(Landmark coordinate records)
=== Begin Enclosure ===

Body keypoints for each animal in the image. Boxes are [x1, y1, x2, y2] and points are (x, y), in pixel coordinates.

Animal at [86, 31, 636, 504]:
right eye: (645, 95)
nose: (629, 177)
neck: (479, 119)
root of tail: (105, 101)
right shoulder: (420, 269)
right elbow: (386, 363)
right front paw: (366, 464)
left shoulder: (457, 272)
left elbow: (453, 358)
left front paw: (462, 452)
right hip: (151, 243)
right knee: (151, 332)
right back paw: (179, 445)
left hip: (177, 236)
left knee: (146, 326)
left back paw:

=== End Enclosure ===

TASK :: All entries above should be duplicated exactly, none omitted.

RESPONSE BOX ::
Body keypoints for each animal in the image. Boxes are [x1, y1, x2, y2] and points are (x, y), in pixel coordinates.

Animal at [86, 31, 636, 504]:
right eye: (645, 95)
nose: (629, 177)
neck: (479, 119)
root of tail: (105, 101)
right shoulder: (420, 269)
right elbow: (386, 363)
right front paw: (366, 464)
left shoulder: (457, 272)
left elbow: (453, 358)
left front paw: (462, 452)
right hip: (151, 243)
right knee: (151, 332)
right back paw: (179, 445)
left hip: (177, 236)
left knee: (146, 326)
left back paw:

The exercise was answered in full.